▸ **Exercise brief**
Starting at the first line of the entries below, please return exactly each line up to and including the one with "### Data Science"; pictures stay out.

▸ **Material provided**

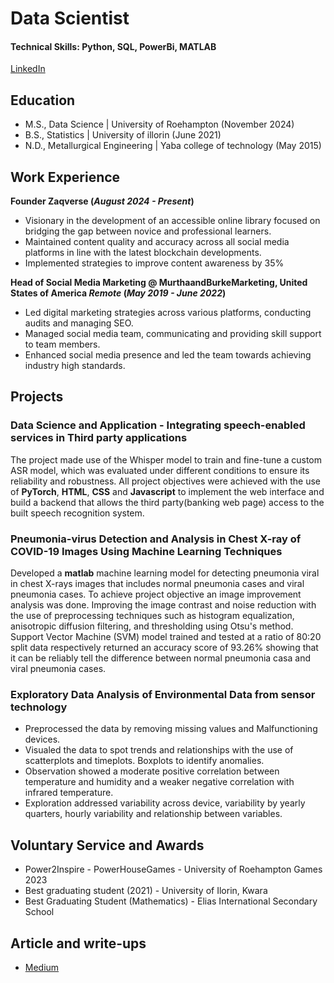 # Data Scientist

#### Technical Skills: Python, SQL, PowerBi, MATLAB

[LinkedIn](https://www.linkedin.com/in/ayoola-razaq-b39b6b181/)

## Education
- M.S., Data Science | University of Roehampton (November 2024)
- B.S., Statistics | University of illorin (June 2021)
- N.D., Metallurgical Engineering | Yaba college of technology (May 2015)

## Work Experience
**Founder Zaqverse (_August 2024 - Present_)**
- Visionary in the development of an accessible online library focused on bridging the gap between novice and professional learners.
- Maintained content quality and accuracy across all social media platforms in line with the latest blockchain developments.
- Implemented strategies to improve content awareness by 35%

**Head of Social Media Marketing @ MurthaandBurkeMarketing, United States of America _Remote_ (_May 2019 - June 2022_)**
- Led digital marketing strategies across various platforms, conducting audits and managing SEO.
- Managed social media team, communicating and providing skill support to team members.
- Enhanced social media presence and led the team towards achieving industry high standards.

## Projects
### Data Science and Application - Integrating speech-enabled services in Third party applications

The project made use of the Whisper model to train and fine-tune a custom ASR model, which was evaluated under different conditions to ensure its reliability and robustness. All project objectives were achieved with the use of **PyTorch**, **HTML**, **CSS** and **Javascript** to implement the web interface and build a backend that allows the third party(banking web page) access to the built speech recognition system.

### Pneumonia-virus Detection and Analysis in Chest X-ray of COVID-19 Images Using Machine Learning Techniques

Developed a **matlab** machine learning model for detecting pneumonia viral in chest X-rays images that includes normal pneumonia cases and viral pneumonia cases. To achieve project objective an image improvement analysis was done. Improving the image contrast and noise reduction with the use of preprocessing techniques such as histogram equalization, anisotropic diffusion filtering, and thresholding using Otsu's method. Support Vector Machine (SVM) model trained and tested at a ratio of 80:20 split data respectively returned an accuracy score of 93.26% showing that it can be reliably tell the difference between normal pneumonia casa and viral pneumonia cases.

### Exploratory Data Analysis of Environmental Data from sensor technology
- Preprocessed the data by removing missing values and Malfunctioning devices.
- Visualed the data to spot trends and relationships with the use of scatterplots and timeplots. Boxplots to identify anomalies.
- Observation showed a moderate positive correlation between temperature and humidity and a weaker negative correlation with infrared temperature.
- Exploration addressed variability across device, variability by yearly quarters, hourly variability and relationship between variables.


## Voluntary Service and Awards
- Power2Inspire - PowerHouseGames - University of Roehampton Games 2023
- Best graduating student (2021) - University of Ilorin, Kwara
- Best Graduating Student (Mathematics) - Elias International Secondary School

## Article and write-ups
- [Medium](https://medium.com/@razaqayoola09)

▸ **Solution below**
 # Data Scientist

#### Technical Skills: Python, SQL, PowerBi, MATLAB

[LinkedIn](https://www.linkedin.com/in/ayoola-razaq-b39b6b181/)

## Education
- M.S., Data Science | University of Roehampton (November 2024)
- B.S., Statistics | University of illorin (June 2021)
- N.D., Metallurgical Engineering | Yaba college of technology (May 2015)

## Work Experience
**Founder Zaqverse (_August 2024 - Present_)**
- Visionary in the development of an accessible online library focused on bridging the gap between novice and professional learners.
- Maintained content quality and accuracy across all social media platforms in line with the latest blockchain developments.
- Implemented strategies to improve content awareness by 35%

**Head of Social Media Marketing @ MurthaandBurkeMarketing, United States of America _Remote_ (_May 2019 - June 2022_)**
- Led digital marketing strategies across various platforms, conducting audits and managing SEO.
- Managed social media team, communicating and providing skill support to team members.
- Enhanced social media presence and led the team towards achieving industry high standards.

## Projects
### Data Science and Application - Integrating speech-enabled services in Third party applications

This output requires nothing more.